* _Task_:
If a line in the entries below includes "amely", pick it out and copy it.

* _Supplied information_:
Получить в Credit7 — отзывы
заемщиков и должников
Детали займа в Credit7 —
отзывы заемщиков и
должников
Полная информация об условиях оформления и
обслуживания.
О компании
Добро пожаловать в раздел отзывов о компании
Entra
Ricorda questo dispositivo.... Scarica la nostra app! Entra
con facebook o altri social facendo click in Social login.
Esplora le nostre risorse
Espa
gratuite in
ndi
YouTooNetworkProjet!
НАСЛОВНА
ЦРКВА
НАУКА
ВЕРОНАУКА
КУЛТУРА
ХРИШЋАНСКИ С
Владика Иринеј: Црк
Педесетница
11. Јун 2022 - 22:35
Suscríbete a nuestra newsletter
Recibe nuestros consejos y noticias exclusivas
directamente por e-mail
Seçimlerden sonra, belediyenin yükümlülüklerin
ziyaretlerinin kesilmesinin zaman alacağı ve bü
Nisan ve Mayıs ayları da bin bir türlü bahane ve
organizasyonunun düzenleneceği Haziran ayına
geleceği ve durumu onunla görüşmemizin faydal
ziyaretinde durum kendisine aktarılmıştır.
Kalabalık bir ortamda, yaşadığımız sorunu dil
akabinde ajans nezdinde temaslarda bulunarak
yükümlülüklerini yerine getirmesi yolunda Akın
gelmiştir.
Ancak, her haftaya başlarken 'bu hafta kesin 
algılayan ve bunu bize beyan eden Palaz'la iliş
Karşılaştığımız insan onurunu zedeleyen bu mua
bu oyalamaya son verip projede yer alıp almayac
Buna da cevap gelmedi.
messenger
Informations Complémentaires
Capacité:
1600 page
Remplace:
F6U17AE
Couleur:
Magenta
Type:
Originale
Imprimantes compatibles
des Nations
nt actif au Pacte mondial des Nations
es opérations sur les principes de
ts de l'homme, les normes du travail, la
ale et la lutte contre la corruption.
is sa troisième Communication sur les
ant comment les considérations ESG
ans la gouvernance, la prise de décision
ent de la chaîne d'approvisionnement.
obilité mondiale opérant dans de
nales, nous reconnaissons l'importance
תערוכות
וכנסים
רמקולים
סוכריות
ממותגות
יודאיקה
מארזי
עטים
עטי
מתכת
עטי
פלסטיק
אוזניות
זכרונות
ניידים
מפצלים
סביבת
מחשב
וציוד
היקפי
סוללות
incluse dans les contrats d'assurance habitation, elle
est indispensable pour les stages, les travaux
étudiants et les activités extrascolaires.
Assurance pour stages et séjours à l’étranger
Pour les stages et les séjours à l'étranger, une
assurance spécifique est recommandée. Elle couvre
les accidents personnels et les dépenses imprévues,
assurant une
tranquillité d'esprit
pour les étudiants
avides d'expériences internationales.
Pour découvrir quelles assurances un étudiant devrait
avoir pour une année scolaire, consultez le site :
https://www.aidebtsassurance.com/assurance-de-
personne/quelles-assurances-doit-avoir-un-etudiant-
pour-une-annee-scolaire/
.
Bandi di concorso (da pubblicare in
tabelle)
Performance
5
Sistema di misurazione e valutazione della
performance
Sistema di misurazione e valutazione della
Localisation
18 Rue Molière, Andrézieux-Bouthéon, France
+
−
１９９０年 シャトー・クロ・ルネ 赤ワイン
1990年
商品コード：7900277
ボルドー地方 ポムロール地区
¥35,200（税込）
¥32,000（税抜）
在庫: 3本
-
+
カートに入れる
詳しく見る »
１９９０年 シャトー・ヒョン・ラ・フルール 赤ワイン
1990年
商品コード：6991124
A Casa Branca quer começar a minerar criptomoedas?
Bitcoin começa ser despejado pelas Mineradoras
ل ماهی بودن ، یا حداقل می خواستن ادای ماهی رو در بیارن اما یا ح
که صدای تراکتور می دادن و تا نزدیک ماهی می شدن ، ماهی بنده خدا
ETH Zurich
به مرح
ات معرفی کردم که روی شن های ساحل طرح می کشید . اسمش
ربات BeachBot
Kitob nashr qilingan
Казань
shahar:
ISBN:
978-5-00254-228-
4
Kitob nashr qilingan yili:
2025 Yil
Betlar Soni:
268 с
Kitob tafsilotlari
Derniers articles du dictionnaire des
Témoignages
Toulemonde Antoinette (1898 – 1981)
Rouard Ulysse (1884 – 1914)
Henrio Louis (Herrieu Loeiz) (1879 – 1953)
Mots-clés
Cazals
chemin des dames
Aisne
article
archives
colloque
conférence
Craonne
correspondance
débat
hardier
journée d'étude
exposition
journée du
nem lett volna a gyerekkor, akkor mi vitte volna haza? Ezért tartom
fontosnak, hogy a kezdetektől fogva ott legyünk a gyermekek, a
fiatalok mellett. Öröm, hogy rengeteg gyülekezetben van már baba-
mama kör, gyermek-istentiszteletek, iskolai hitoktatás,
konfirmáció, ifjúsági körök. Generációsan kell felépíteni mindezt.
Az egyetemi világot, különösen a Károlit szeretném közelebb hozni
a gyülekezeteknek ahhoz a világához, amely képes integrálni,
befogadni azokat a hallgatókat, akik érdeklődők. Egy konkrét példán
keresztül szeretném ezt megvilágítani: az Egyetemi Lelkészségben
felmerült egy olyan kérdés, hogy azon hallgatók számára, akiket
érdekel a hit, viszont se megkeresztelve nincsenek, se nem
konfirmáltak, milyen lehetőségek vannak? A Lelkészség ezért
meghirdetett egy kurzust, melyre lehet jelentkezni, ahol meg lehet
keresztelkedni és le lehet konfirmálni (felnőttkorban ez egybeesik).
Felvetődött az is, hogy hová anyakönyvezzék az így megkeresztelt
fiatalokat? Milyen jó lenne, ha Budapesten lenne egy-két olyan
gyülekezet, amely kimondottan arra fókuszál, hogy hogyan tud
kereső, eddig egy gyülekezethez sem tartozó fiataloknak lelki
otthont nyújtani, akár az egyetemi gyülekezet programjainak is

* _Answer space_:
a gyülekezeteknek ahhoz a világához, amely képes integrálni,
gyülekezet, amely kimondottan arra fókuszál, hogy hogyan tud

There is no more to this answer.